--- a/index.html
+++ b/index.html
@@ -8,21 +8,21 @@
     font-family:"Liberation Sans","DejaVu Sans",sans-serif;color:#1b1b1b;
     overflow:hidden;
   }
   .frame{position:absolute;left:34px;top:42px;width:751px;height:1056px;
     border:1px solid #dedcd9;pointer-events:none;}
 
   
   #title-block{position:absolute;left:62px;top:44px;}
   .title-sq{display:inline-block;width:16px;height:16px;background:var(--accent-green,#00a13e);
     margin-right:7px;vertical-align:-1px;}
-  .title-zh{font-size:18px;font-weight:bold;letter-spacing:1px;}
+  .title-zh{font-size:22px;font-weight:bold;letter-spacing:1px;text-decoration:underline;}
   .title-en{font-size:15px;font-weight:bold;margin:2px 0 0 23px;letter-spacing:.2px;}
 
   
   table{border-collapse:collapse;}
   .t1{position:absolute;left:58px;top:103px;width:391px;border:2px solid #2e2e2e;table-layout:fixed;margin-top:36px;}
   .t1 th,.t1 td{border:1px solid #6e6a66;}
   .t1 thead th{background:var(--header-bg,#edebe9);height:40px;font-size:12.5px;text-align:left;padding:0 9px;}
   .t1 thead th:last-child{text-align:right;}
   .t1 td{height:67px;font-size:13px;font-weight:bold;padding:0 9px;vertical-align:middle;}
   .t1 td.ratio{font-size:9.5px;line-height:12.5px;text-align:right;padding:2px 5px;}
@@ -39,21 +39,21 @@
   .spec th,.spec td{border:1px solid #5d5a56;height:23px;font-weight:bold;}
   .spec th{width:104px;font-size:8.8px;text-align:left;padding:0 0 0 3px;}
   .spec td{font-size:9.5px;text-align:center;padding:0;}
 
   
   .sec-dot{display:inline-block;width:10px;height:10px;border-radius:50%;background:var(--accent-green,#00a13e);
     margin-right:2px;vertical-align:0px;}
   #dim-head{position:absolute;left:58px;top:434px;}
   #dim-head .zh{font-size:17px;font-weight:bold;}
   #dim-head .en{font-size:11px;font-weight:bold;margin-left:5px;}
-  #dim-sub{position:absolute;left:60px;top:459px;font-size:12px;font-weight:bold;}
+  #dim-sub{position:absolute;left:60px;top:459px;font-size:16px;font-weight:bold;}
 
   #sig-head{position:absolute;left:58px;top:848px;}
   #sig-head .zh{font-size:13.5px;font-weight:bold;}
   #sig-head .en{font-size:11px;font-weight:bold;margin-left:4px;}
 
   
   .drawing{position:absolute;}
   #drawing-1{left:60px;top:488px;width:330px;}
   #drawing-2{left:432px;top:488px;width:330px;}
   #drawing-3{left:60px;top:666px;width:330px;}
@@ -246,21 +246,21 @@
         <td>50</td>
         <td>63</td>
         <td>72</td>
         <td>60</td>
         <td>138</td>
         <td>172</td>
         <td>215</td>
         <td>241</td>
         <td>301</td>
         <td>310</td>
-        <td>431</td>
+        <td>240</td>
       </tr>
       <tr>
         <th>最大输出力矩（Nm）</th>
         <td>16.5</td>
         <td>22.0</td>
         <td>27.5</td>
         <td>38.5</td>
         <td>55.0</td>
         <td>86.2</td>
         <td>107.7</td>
= = =
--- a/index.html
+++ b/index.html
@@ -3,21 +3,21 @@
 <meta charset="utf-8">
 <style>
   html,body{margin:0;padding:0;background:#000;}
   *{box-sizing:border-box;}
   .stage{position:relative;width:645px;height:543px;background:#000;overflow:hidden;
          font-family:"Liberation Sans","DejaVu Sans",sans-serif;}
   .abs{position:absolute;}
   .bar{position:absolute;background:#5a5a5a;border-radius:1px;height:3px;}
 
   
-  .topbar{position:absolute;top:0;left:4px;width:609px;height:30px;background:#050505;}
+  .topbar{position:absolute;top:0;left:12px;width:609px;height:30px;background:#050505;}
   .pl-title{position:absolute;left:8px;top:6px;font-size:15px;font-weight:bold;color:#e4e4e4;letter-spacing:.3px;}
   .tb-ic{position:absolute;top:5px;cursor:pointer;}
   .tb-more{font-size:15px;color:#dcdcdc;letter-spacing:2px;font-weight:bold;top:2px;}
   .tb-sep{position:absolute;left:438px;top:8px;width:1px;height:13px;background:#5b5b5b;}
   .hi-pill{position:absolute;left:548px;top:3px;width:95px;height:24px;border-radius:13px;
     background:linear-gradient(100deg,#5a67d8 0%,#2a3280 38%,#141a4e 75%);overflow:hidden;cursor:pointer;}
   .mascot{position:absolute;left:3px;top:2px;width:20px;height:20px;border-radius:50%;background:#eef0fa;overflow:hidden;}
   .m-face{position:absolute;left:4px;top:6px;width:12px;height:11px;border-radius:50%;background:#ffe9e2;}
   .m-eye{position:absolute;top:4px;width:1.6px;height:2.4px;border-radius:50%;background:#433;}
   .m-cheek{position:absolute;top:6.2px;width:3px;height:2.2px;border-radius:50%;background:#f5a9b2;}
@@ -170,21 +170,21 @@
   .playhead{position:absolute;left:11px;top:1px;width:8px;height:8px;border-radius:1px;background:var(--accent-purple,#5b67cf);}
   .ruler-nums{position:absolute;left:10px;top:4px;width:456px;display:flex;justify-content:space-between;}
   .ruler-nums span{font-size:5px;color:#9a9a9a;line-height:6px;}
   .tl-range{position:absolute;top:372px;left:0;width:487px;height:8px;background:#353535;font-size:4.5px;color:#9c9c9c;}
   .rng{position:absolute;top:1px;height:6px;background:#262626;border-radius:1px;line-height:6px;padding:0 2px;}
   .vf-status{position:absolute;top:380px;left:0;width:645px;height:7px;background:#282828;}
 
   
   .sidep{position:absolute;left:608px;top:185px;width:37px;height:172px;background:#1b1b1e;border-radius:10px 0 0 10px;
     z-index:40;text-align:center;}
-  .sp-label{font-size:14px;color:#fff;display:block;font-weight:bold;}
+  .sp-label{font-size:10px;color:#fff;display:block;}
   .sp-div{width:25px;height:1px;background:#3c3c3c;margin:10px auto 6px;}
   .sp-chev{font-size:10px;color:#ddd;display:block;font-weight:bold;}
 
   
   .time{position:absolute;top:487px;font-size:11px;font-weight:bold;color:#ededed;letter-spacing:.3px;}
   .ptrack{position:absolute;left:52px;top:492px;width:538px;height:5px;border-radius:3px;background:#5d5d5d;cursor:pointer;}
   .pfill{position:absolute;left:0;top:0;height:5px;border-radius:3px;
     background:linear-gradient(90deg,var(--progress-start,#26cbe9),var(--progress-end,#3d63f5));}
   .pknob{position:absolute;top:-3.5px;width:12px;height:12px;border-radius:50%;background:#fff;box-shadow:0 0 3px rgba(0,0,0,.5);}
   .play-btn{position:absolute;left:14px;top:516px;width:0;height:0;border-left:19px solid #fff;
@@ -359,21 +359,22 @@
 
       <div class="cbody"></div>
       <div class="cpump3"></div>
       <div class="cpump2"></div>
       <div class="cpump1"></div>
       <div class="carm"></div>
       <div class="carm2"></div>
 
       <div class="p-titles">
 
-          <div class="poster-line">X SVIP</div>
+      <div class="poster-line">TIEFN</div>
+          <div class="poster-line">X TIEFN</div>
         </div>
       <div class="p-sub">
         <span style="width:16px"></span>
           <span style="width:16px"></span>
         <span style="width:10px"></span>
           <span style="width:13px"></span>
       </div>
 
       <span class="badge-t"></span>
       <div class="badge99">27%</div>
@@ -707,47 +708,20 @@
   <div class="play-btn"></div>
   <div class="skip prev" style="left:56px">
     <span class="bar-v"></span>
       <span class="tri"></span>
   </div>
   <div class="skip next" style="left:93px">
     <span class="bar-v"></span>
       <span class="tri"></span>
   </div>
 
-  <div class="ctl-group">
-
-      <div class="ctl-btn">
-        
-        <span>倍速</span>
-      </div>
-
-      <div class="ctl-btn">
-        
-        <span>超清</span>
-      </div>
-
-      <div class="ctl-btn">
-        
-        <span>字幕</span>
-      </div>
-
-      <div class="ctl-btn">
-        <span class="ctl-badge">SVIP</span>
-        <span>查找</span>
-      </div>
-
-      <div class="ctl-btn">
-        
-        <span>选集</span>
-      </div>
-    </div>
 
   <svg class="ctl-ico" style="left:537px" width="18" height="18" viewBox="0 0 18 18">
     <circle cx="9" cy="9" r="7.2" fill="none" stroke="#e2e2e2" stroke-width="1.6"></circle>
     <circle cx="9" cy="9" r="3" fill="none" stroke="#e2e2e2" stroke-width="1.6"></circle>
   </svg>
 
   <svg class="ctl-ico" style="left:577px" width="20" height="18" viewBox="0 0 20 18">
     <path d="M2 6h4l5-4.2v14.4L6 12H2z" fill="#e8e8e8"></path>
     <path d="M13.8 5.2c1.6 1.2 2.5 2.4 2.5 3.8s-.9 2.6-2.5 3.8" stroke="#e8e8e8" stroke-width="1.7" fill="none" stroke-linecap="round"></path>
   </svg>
= = =
The lines above starting at the one that contains "<td>22.0</td>" and ending at the one that contains "<td>107.7</td>" must be transcribed exactly, and no other lines may appear.

         <td>22.0</td>
         <td>27.5</td>
         <td>38.5</td>
         <td>55.0</td>
         <td>86.2</td>
         <td>107.7</td>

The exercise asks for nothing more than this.